# Europe Forum > Travelling & Living in Europe >  U.S. Gov't. jobs in Europe

## Gary C.

Hi.
Just wondering if anyone here has ever gotten a job that took them to Europe-without being in the military.
It's what I'd like to do.
Any replies and advice appreciated.

----------


## Maciamo

How about embassy jobs ? You could also work for NATO without being in the military.

----------


## Gary C.

Hmm...never thought of either of those as options.
Thanks,I'll do some investigating.

----------


## Cambrius (The Red)

If you are a dual citizen and hold a E.U. passport you can work at any job in Europe (E.U. Europe).

----------


## Gary C.

How would a person go about doing this?

My only overseas travels were when I was in the U.S. Air Force,so I'm not knowledgeable about such things.

----------


## Cambrius (The Red)

> How would a person go about doing this?
> 
> My only overseas travels were when I was in the U.S. Air Force,so I'm not knowledgeable about such things.


Qualifications for E.U. citizenship varies from country to country. Do you have a parent or grandparent that was born in a E.U. country? If so, you may qualify.

----------


## Gary C.

No,we've been in America for a LONG time.

----------


## Cambrius (The Red)

> No,we've been in America for a LONG time.


Oh well, can' t go the dual citizen route then.

----------


## Barros Serrano

It would appear that these days with common EU citizenship, the advantage accruing to a Yank for speaking English is gone... they will more readily hire Brits for those jobs.

In Spain I used to work freelance translating lab reports for Sandoz and such companies, from Castilian into English. That was of course not a legal job, as I had only a tourist visa, and was there actually as a university student.

----------


## Gary C.
══════════════════════════════
> REQUIRED TASKS:
A: List every distinct username that appears as a poster in the forum thread, each once.
B: From the forum thread, write out everything from "Hmm...never thought of" down to "Europe (E.U. Europe).", word for word.

> EXERCISE DATA:
══════════════════════════════
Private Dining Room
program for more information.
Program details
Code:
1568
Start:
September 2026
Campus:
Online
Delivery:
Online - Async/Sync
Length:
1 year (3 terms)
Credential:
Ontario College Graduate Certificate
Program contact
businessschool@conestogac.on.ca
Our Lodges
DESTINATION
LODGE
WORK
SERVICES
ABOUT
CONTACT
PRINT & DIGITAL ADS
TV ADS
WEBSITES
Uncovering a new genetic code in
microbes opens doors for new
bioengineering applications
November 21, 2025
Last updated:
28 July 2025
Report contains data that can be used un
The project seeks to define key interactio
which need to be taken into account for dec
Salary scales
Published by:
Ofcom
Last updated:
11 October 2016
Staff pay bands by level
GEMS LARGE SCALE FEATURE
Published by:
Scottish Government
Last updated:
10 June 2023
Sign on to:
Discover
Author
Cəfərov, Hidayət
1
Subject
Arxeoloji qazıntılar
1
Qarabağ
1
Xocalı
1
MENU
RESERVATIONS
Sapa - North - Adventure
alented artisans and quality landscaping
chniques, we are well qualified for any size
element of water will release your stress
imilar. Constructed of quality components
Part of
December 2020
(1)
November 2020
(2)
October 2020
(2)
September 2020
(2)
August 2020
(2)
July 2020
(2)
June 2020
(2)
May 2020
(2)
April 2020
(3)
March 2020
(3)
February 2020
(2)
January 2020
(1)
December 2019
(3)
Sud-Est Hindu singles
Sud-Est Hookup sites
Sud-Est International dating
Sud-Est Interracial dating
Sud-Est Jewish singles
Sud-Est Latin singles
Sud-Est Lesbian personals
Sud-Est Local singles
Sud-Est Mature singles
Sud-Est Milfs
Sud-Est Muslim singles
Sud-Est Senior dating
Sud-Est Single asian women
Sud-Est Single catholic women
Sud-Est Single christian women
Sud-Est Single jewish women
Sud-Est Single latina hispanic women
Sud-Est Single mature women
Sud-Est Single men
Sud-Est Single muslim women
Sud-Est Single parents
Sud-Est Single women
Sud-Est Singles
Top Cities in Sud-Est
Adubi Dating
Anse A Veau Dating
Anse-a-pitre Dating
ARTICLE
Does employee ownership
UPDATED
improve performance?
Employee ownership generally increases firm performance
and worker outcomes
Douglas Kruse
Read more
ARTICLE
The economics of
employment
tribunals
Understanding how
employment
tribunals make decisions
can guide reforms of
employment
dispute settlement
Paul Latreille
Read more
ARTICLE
══════════════════════════════
> EXERCISE RESPONSES:
A:
Gary C.
Maciamo
Cambrius (The Red)
Barros Serrano

B:
Hmm...never thought of either of those as options.
Thanks,I'll do some investigating.

----------


## Cambrius (The Red)

If you are a dual citizen and hold a E.U. passport you can work at any job in Europe (E.U. Europe).